Information:
== Segment start ==
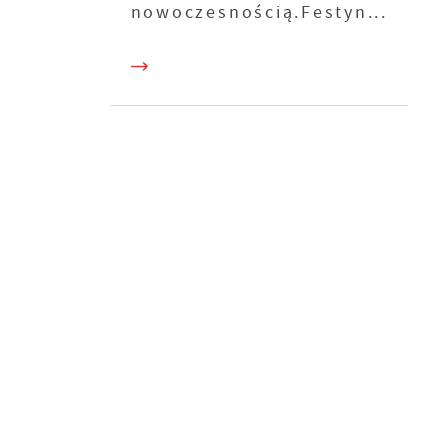
nowoczesnością.Festyn...
 z
,
z
ne
e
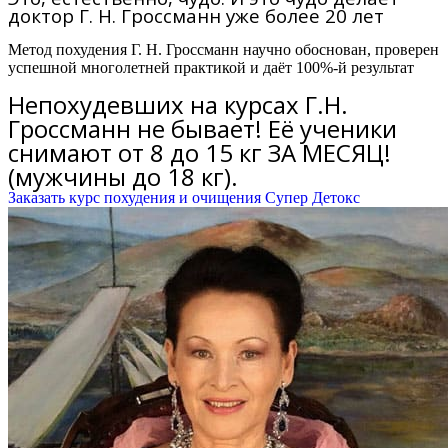
доктор Г. Н. Гроссманн уже более 20 лет
Метод похудения Г. Н. Гроссманн научно обоснован, проверен
успешной многолетней практикой и даёт 100%-й результат
Непохудевших на курсах Г.Н.
Гроссманн не бывает! Её ученики
снимают от 8 до 15 кг ЗА МЕСЯЦ!
(мужчины до 18 кг).
Заказать курс похудения и очищения Супер Детокс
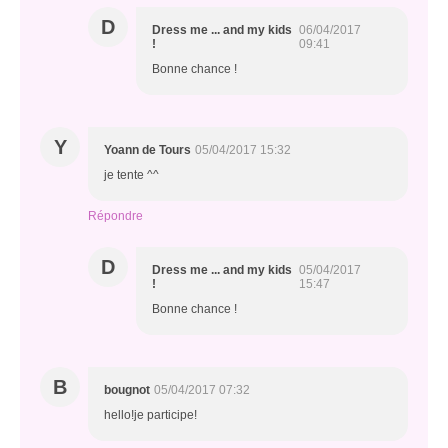
D
Dress me ... and my kids
06/04/2017
!
09:41
Bonne chance !
Y
Yoann de Tours
05/04/2017 15:32
je tente ^^
Répondre
D
Dress me ... and my kids
05/04/2017
!
15:47
Bonne chance !
B
bougnot
05/04/2017 07:32
hello!je participe!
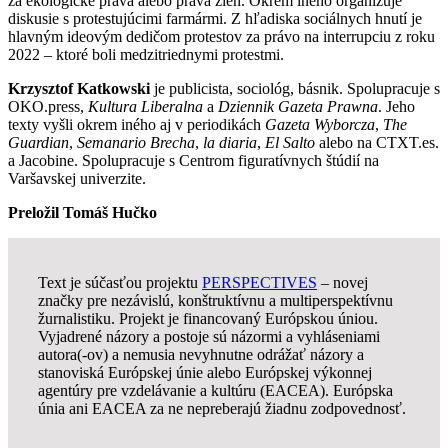
za ekologické práva alebo práva žien. Okrem iného organizuje
diskusie s protestujúcimi farmármi. Z hľadiska sociálnych hnutí je
hlavným ideovým dedičom protestov za právo na interrupciu z roku
2022 – ktoré boli medzitriednymi protestmi.
Krzysztof Katkowski
je publicista, sociológ, básnik. Spolupracuje s
OKO.press,
Kultura Liberalna
a
Dziennik Gazeta Prawna
. Jeho
texty vyšli okrem iného aj v periodikách
Gazeta Wyborcza
,
The
Guardian
,
Semanario Brecha
,
la diaria
,
El Salto
alebo na CTXT.es.
a Jacobine. Spolupracuje s Centrom figuratívnych štúdií na
Varšavskej univerzite.
Preložil Tomáš Hučko
Text je súčasťou projektu
PERSPECTIVES
– novej
značky pre nezávislú, konštruktívnu a multiperspektívnu
žurnalistiku. Projekt je financovaný Európskou úniou.
Vyjadrené názory a postoje sú názormi a vyhláseniami
autora(-ov) a nemusia nevyhnutne odrážať názory a
stanoviská Európskej únie alebo Európskej výkonnej
agentúry pre vzdelávanie a kultúru (EACEA). Európska
únia ani EACEA za ne nepreberajú žiadnu zodpovednosť.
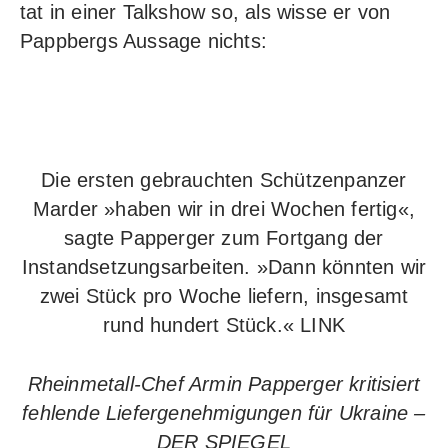
tat in einer Talkshow so, als wisse er von
Pappbergs Aussage nichts:
Die ersten gebrauchten Schützenpanzer
Marder »haben wir in drei Wochen fertig«,
sagte Papperger zum Fortgang der
Instandsetzungsarbeiten. »Dann könnten wir
zwei Stück pro Woche liefern, insgesamt
rund hundert Stück.«
LINK
Rheinmetall-Chef Armin Papperger kritisiert
fehlende Liefergenehmigungen für Ukraine –
DER SPIEGEL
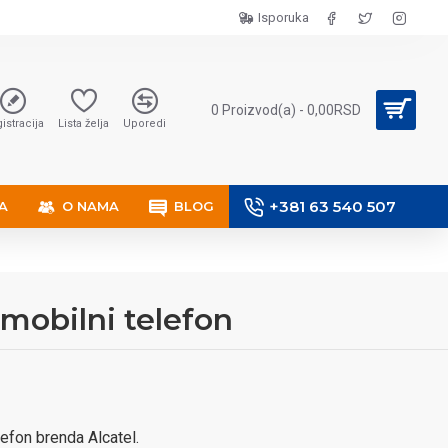
Isporuka
0 Proizvod(a) - 0,00RSD
istracija
Lista želja
Uporedi
+381 63 540 507
A
O NAMA
BLOG
 mobilni telefon
efon brenda Alcatel.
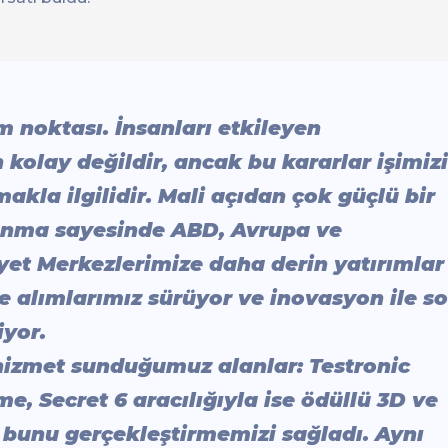
üm noktası. İnsanları etkileyen
kolay değildir, ancak bu kararlar işimizi
akla ilgilidir. Mali açıdan çok güçlü bir
anma sayesinde ABD, Avrupa ve
t Merkezlerimize daha derin yatırımlar
e alımlarımız sürüyor ve inovasyon ile s
iyor.
izmet sunduğumuz alanlar: Testronic
me, Secret 6 aracılığıyla ise ödüllü 3D ve
, bunu gerçekleştirmemizi sağladı. Aynı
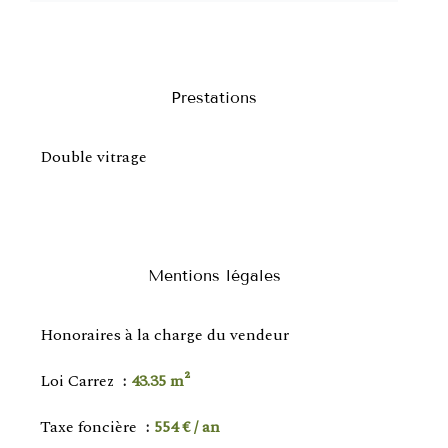
Prestations
Double vitrage
Mentions légales
Honoraires à la charge du vendeur
Loi Carrez
43.35 m²
Taxe foncière
554 € / an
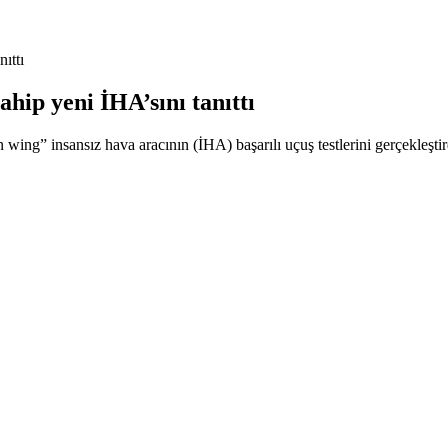
ıttı
ahip yeni İHA’sını tanıttı
wing” insansız hava aracının (İHA) başarılı uçuş testlerini gerçekleştir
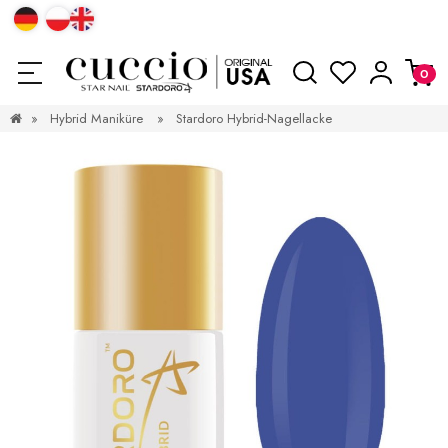
»
Hybrid Maniküre
»
Stardoro Hybrid-Nagellacke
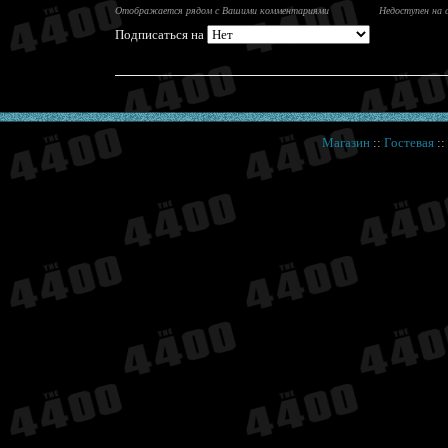
Отображается рядом с Вашими комментариями
Недоступен на 
Подписаться на
Магазин
::
Гостевая
:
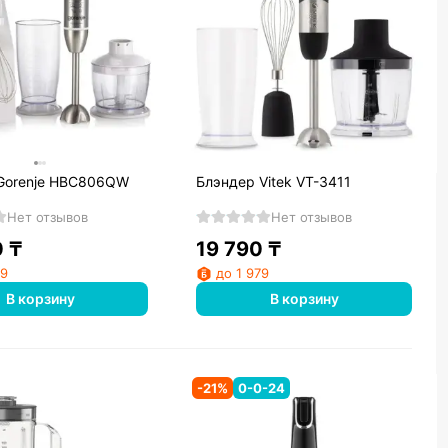
Gorenje HBC806QW
Блэндер Vitek VT-3411
Нет отзывов
Нет отзывов
0
₸
19 790
₸
99
до 1 979
В корзину
В корзину
-
21
%
0-0-24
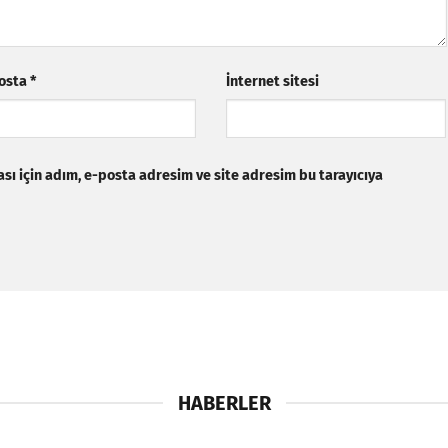
osta
*
İnternet sitesi
ı için adım, e-posta adresim ve site adresim bu tarayıcıya
HABERLER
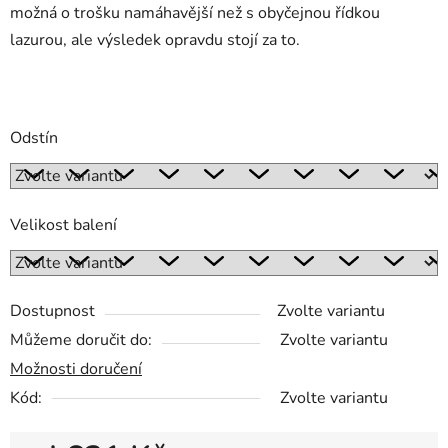
možná o trošku namáhavější než s obyčejnou řídkou
lazurou, ale výsledek opravdu stojí za to.
Odstín
Velikost balení
Dostupnost
Zvolte variantu
Můžeme doručit do:
Zvolte variantu
Možnosti doručení
Kód:
Zvolte variantu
== Segment end ==
Exercise goal: Work from the entries above. Set down exactly and only the lines from the line with "je tente ^^" to the line with "gerçekleştirmemizi sağladı. Aynı", both included, and leave the pictures out.

Response to this exercise:
je tente ^^
Répondre
D
Dress me ... and my kids
05/04/2017
!
15:47
Bonne chance !
B
bougnot
05/04/2017 07:32
hello!je participe!
za ekologické práva alebo práva žien. Okrem iného organizuje
diskusie s protestujúcimi farmármi. Z hľadiska sociálnych hnutí je
hlavným ideovým dedičom protestov za právo na interrupciu z roku
2022 – ktoré boli medzitriednymi protestmi.
Krzysztof Katkowski
je publicista, sociológ, básnik. Spolupracuje s
OKO.press,
Kultura Liberalna
a
Dziennik Gazeta Prawna
. Jeho
texty vyšli okrem iného aj v periodikách
Gazeta Wyborcza
,
The
Guardian
,
Semanario Brecha
,
la diaria
,
El Salto
alebo na CTXT.es.
a Jacobine. Spolupracuje s Centrom figuratívnych štúdií na
Varšavskej univerzite.
Preložil Tomáš Hučko
Text je súčasťou projektu
PERSPECTIVES
– novej
značky pre nezávislú, konštruktívnu a multiperspektívnu
žurnalistiku. Projekt je financovaný Európskou úniou.
Vyjadrené názory a postoje sú názormi a vyhláseniami
autora(-ov) a nemusia nevyhnutne odrážať názory a
stanoviská Európskej únie alebo Európskej výkonnej
agentúry pre vzdelávanie a kultúru (EACEA). Európska
únia ani EACEA za ne nepreberajú žiadnu zodpovednosť.
tat in einer Talkshow so, als wisse er von
Pappbergs Aussage nichts:
Die ersten gebrauchten Schützenpanzer
Marder »haben wir in drei Wochen fertig«,
sagte Papperger zum Fortgang der
Instandsetzungsarbeiten. »Dann könnten wir
zwei Stück pro Woche liefern, insgesamt
rund hundert Stück.«
LINK
Rheinmetall-Chef Armin Papperger kritisiert
fehlende Liefergenehmigungen für Ukraine –
DER SPIEGEL
Isporuka
0 Proizvod(a) - 0,00RSD
istracija
Lista želja
Uporedi
+381 63 540 507
A
O NAMA
BLOG
 mobilni telefon
efon brenda Alcatel.
üm noktası. İnsanları etkileyen
kolay değildir, ancak bu kararlar işimizi
akla ilgilidir. Mali açıdan çok güçlü bir
anma sayesinde ABD, Avrupa ve
t Merkezlerimize daha derin yatırımlar
e alımlarımız sürüyor ve inovasyon ile s
iyor.
izmet sunduğumuz alanlar: Testronic
me, Secret 6 aracılığıyla ise ödüllü 3D ve
, bunu gerçekleştirmemizi sağladı. Aynı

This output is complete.